Говоря о «всемирной отзывчивости», Достоевский вступил в диалог, который начался более чем за сто лет до того. Во второй половине XVIII века умами европейцев овладела мысль, что народы имеют характеры. Нации стали мыслиться как коллективные субъекты. Руссо в своем «Общественном договоре» (1762) писал, что русские никогда не станут по-настоящему цивилизованным народом, связывая это с тем, что деспотизм подавляет национальный дух. Другие западные авторы также держались того мнения, что у русских нет национального характера и они могут лишь заимствовать. Для Екатерины II, провозгласившей, что «Россия есть европейская держава», а не восточная деспотия, утверждение национального своеобразия оказалось, таким образом, принципиальным. В качестве свойств русского национального характера Екатерина выдвигала на первый план «живую сообразительность», «острое и скорое понятие всего», «образцовое послушание», укорененные христианские добродетели и способность к обучению. Она считала, что национальный характер необходимо воспитывать путем распространения просвещения и утверждения правильных и единых законов на всей территории империи. Образование национального характера было для нее неотделимо от воспитания верноподданного и насаждения европейских норм. Однако параллельно с универсальной концепцией национального характера развивалось и представление о «русской душе» как о чем-то имманентном и неизменном, что сохраняется лучше всего в простонародных, не европеизированных слоях и отражается в фольклоре и языке народа. Эта концепция в духе Гердера прослеживается, например, у оппонента Екатерины II Радищева:
Кто знает голоса русских народных песен, тот признается, что есть в них нечто, скорбь душевную означающее. <…> В них найдешь образование души нашего народа (Путешествие из Петербурга в Москву, 1790).
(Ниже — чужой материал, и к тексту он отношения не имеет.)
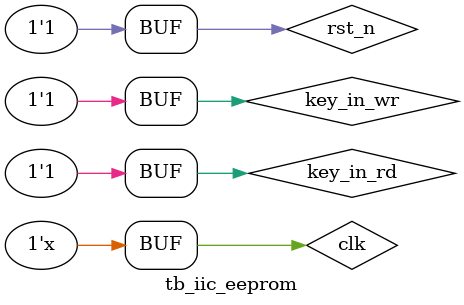
<source format=v>
`timescale 1ns/1ns
module tb_iic_eeprom();
reg clk;
reg rst_n;
reg key_in_wr;
reg key_in_rd;

wire     scl;
wire      sda;
wire     done_flag;
wire       ds ; 
wire       oe  ;
wire       shcp;
wire       stcp;

defparam iic_eeprom_inst.key_filter_inst_wr.CNT_MAX = 20'd999;
defparam iic_eeprom_inst.key_filter_inst_rd.CNT_MAX = 20'd999;
defparam iic_eeprom_inst.CNT_50MS_MAX = 22'd249;
defparam iic_eeprom_inst.CNT_1S_MAX  = 22'd499;

initial begin
    clk = 1'b1;
    rst_n <= 1'b0;
    key_in_wr <= 1'b1;
    key_in_rd <= 1'b1;
    #20
    rst_n <= 1'b1;
    #200
    key_in_wr <= 1'b0;
    #500000
    key_in_wr <= 1'b1;
    #5000
    key_in_rd <= 1'b0;
    #500000
    key_in_rd <= 1'b1;    
end

always #10 clk = ~clk;

iic_eeprom iic_eeprom_inst
(
.clk         (clk        )  ,
.rst_n       (rst_n      )  ,
.key_in_wr   (key_in_wr  )  ,
.key_in_rd   (key_in_rd  )  ,

. scl       (scl      )        ,
. sda       (sda      )        ,
. done_flag (done_flag)        ,
.   ds      (  ds     )    ,
.   oe      (  oe     )    ,
.   shcp    (  shcp   )    ,
.   stcp    (  stcp   )
);

endmodule
</source>
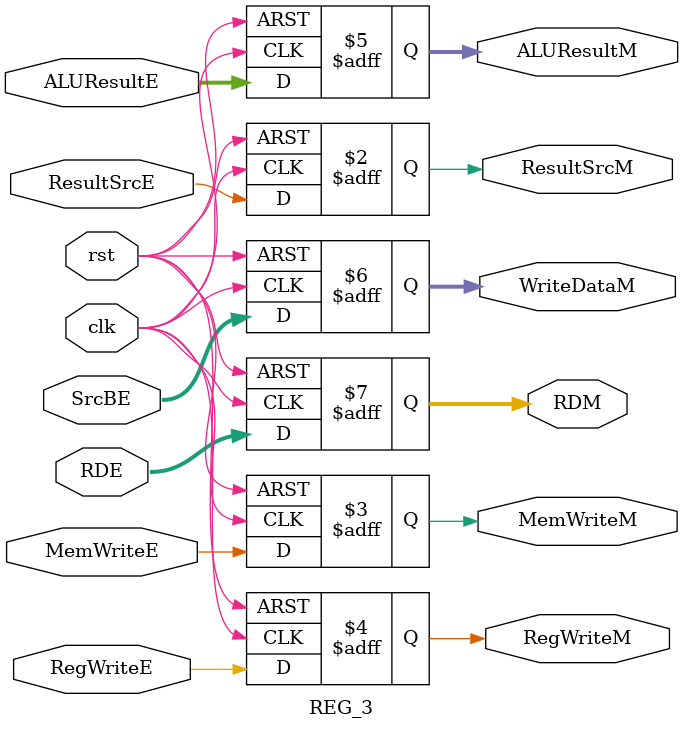
<source format=v>
`timescale 1ns / 1ps
module REG_3(
    input clk,rst,
    input ResultSrcE, MemWriteE, RegWriteE,
    input [31:0] ALUResultE,
    input [31:0] SrcBE,
    input [4:0] RDE,
    output reg ResultSrcM, MemWriteM, RegWriteM,
    output reg [31:0] ALUResultM,
    output reg [31:0] WriteDataM,
    output reg [4:0] RDM
);

    always @(posedge clk or posedge rst) begin
        if (rst) begin
            RegWriteM <= 0;
            ResultSrcM <= 0;
            MemWriteM <= 0;
            ALUResultM <= 0;
            WriteDataM <= 0;
            RDM <= 0;
        end else begin
            RegWriteM <= RegWriteE;
            ResultSrcM <= ResultSrcE;
            MemWriteM <= MemWriteE;
            ALUResultM <= ALUResultE;
            WriteDataM <= SrcBE;
            RDM <= RDE;
        end
    end

endmodule

</source>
Уже у Радищева отмечены те свойства «русской души», которые вскоре превратятся в культурный стереотип, сохраняющийся и до сих пор: иррациональность, эмоциональность, тяга к крайностям. Как напишет Пушкин, «то разгулье удалое, то сердечная тоска». Да, кстати, и Достоевский приложил тут руку: вспомним хоть Рогожина или Митю Карамазова. Как мы видим, это совсем другой образ русского человека, чем тот, который стремилась сформировать Екатерина. И вот через столетие Достоевский в «Пушкинской речи» возвращается к мысли о том, что наша самобытность интимно связана с переимчивостью:
В самом деле, что такое для нас петровская реформа, и не в будущем только, а даже и в том, что уже было, произошло, что уже явилось воочию? Что означала для нас эта реформа? Ведь не была же она только для нас усвоением европейских костюмов, обычаев, изобретений и европейской науки. <…> Мы не враждебно (как, казалось, должно бы было случиться), а дружественно, с полною любовию приняли в душу нашу гении чужих наций, всех вместе, не делая преимущественных племенных различий, умея инстинктом, почти с самого первого шагу различать, снимать противоречия, извинять и примирять различия, и тем уже выказали готовность и наклонность нашу, нам самим только что объявившуюся и сказавшуюся, ко всеобщему общечеловеческому воссоединению со всеми племенами великого арийского рода. Да, назначение русского человека есть бесспорно всеевропейское и всемирное.
Как мы видим, однако, столетие возгонки «русскости» не прошло бесследно: там, где Екатерина усматривала лишь возможности для цивилизации подданных, Достоевский прозревает всемирную миссию.